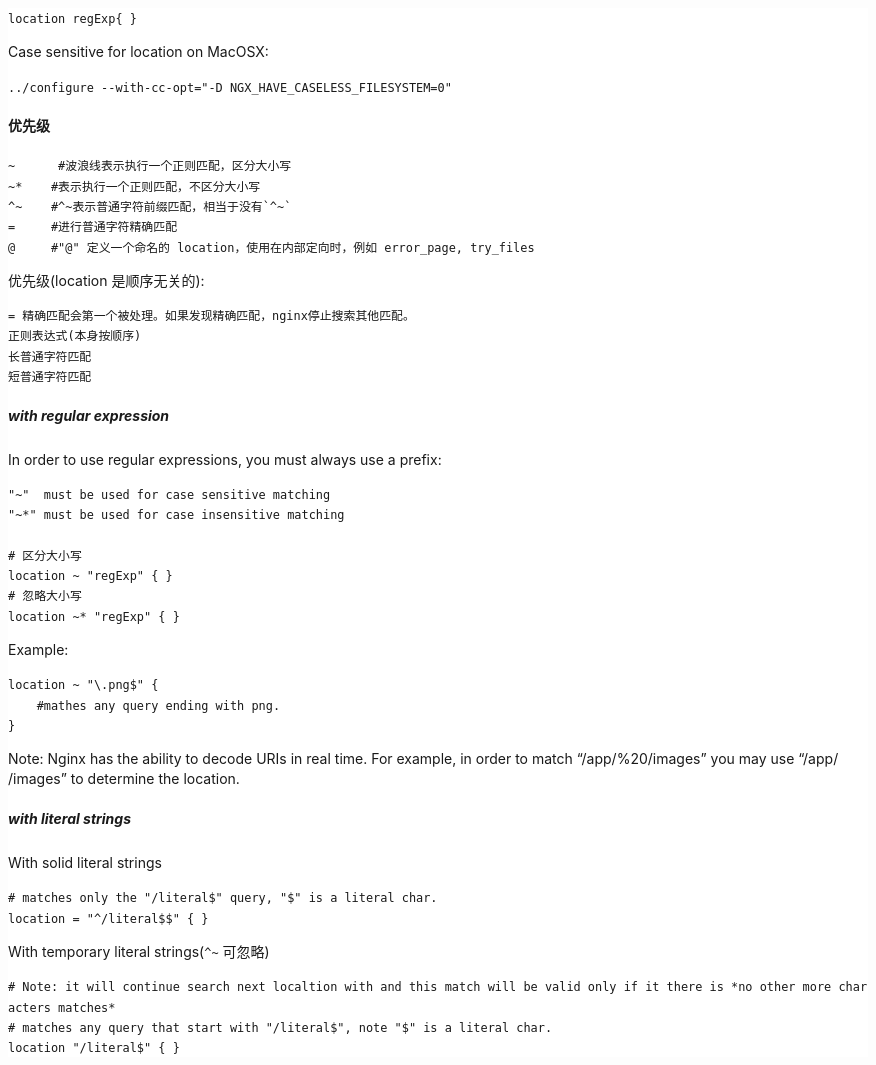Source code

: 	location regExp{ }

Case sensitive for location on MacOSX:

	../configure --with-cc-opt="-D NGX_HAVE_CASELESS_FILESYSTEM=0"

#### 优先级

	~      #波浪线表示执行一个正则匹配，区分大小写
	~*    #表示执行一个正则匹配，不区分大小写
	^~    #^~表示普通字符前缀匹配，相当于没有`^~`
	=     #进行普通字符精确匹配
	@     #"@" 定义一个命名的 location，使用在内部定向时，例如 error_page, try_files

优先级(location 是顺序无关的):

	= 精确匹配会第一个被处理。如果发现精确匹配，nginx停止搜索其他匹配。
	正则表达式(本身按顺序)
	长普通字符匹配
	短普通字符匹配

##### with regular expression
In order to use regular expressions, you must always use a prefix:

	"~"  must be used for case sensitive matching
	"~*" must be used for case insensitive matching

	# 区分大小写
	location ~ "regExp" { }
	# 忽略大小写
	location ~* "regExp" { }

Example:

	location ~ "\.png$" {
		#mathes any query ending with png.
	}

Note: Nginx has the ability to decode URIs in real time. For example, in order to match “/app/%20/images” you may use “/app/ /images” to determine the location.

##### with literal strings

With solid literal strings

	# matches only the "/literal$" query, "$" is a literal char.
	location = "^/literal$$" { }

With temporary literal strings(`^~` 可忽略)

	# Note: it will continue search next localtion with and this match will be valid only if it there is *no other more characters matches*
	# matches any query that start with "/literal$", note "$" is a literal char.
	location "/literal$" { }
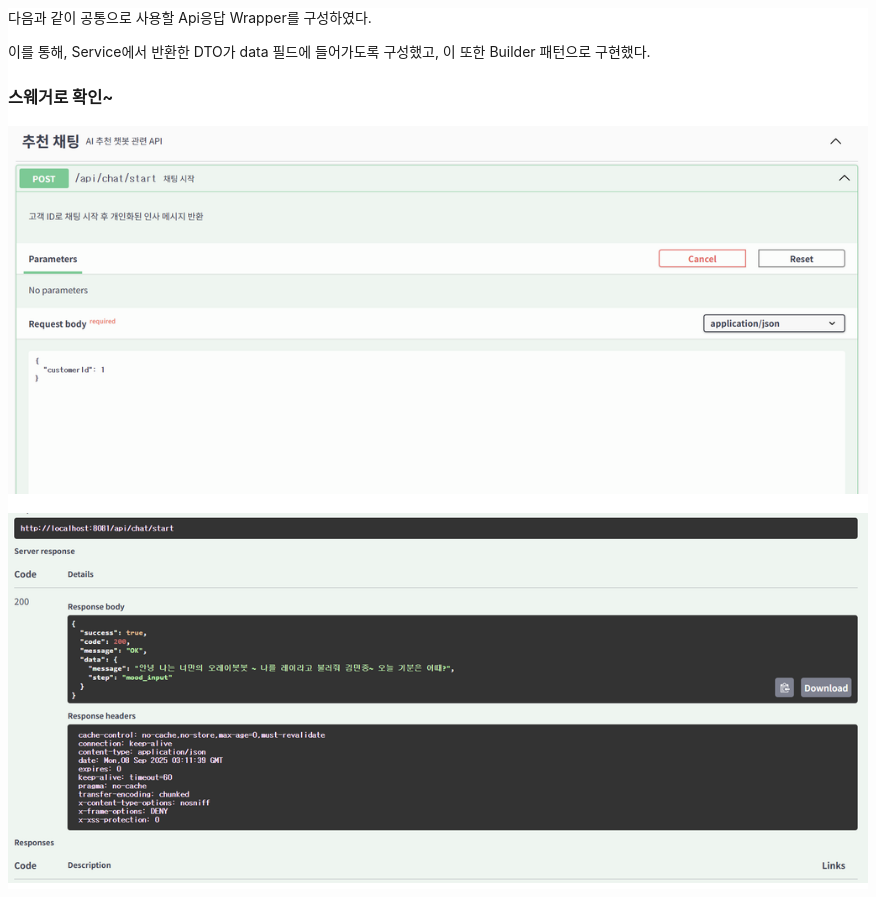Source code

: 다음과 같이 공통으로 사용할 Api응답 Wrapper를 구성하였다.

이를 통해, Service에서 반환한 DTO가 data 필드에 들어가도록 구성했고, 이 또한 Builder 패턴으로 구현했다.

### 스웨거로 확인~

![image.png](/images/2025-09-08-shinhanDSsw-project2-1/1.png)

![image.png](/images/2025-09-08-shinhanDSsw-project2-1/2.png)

TO-DO ITEM - The required output is the line holding "Api응답 Wrapper를 구성하였다." plus every line after it in the data, reproduced exactly.

ANSWER SPACE -
: 다음과 같이 공통으로 사용할 Api응답 Wrapper를 구성하였다.

이를 통해, Service에서 반환한 DTO가 data 필드에 들어가도록 구성했고, 이 또한 Builder 패턴으로 구현했다.

### 스웨거로 확인~

![image.png](/images/2025-09-08-shinhanDSsw-project2-1/1.png)

![image.png](/images/2025-09-08-shinhanDSsw-project2-1/2.png)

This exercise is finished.